На пятый день плавания Нуба вылез сам, хватаясь руками за края квадратного люка. Повертел головой и, увидев сидящего в тени у мачты купца, подошел, тоже садясь на корточки. Неловко поворачивая голову, чтоб видеть лицо Даориция, сказал:

— Ты дай мне работу, саха. Я могу.

— Можешь, — согласился купец, вынимая изо рта мундштук кальяна, — но если ты несколько дней отдохнешь, то поработаешь лучше и сделаешь больше. Я знаю свою выгоду. Отдыхай пока.

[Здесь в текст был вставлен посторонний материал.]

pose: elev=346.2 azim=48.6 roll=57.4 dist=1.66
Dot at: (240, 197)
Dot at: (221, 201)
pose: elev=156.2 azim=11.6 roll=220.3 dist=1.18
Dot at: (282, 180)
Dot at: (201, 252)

Он отложил трубку и, пошарив рукой за спиной, достал лакированную доску, украшенную инкрустациями. Поглаживая рисунки, спросил:

— Умеешь ли ты играть в тахтэ-нард, парень?

— Я видел, как играют.

— Хорошо. Садись, научу. Со мной играет только Суфа, прочие слишком глупы, чтобы состязаться по-настоящему. Но Суфа моряк и в плавании у него полно дел. Смотри, вот небесный свод, вот твои темные звезды, что пойдут по небу, и мои светлые. А вот зары их судеб.

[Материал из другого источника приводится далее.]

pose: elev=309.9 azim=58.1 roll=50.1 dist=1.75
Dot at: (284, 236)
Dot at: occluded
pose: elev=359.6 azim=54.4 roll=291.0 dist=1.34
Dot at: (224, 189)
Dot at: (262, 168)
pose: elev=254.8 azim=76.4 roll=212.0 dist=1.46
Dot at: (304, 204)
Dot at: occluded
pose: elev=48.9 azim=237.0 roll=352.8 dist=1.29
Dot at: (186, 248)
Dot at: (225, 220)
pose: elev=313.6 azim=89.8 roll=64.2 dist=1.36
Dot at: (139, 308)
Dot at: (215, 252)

Смуглые пальцы покрутили белые кубики, и кинули их на разрисованное длинными зубцами поле.

— Когда устанешь, скажи, я держу обещания, тебе надо отдыхать. Можешь лечь тут, а то внизу душно и нет ветерка.

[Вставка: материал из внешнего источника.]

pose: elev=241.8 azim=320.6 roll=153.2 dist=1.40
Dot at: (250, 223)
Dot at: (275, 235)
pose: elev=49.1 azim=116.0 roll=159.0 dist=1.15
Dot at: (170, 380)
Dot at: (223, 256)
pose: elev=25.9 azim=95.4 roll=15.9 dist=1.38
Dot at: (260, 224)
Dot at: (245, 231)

Яркое солнце стелило искристые дорожки, три пары весел, мерно опускаясь, разбивали их. Хлопал над головой штопаный старый парус. Суденышко шло легко, под еле заметным ветерком, подталкиваемое работой гребцов.

— Когда ветер поднимется, ближе к ночи, парни будут отдыхать, чтоб не мешать ветру нести мой корабль. Ночью идти хорошо, держи себе на звезду, главное, не подходить к берегам, чтоб не наткнуться на скалы. Сколько у тебя выпало? Хорошо. Дай мне зары, я кидаю.

Даориций встряхивал стаканчик с зарами, бросал, они, постукивая, разлетались по гладкой доске. Журчала и всплескивала за бортом вода, и так же мерно звучал голос купца, прерываясь смешками или возгласами, обращенными к гребцам. Иногда, дожидаясь хода соперника, Даориций задавал вопросы, и Нуба, следя за игрой, отвечал машинально. А после, спохватываясь, морщил лоб, вспоминая, что успел рассказать.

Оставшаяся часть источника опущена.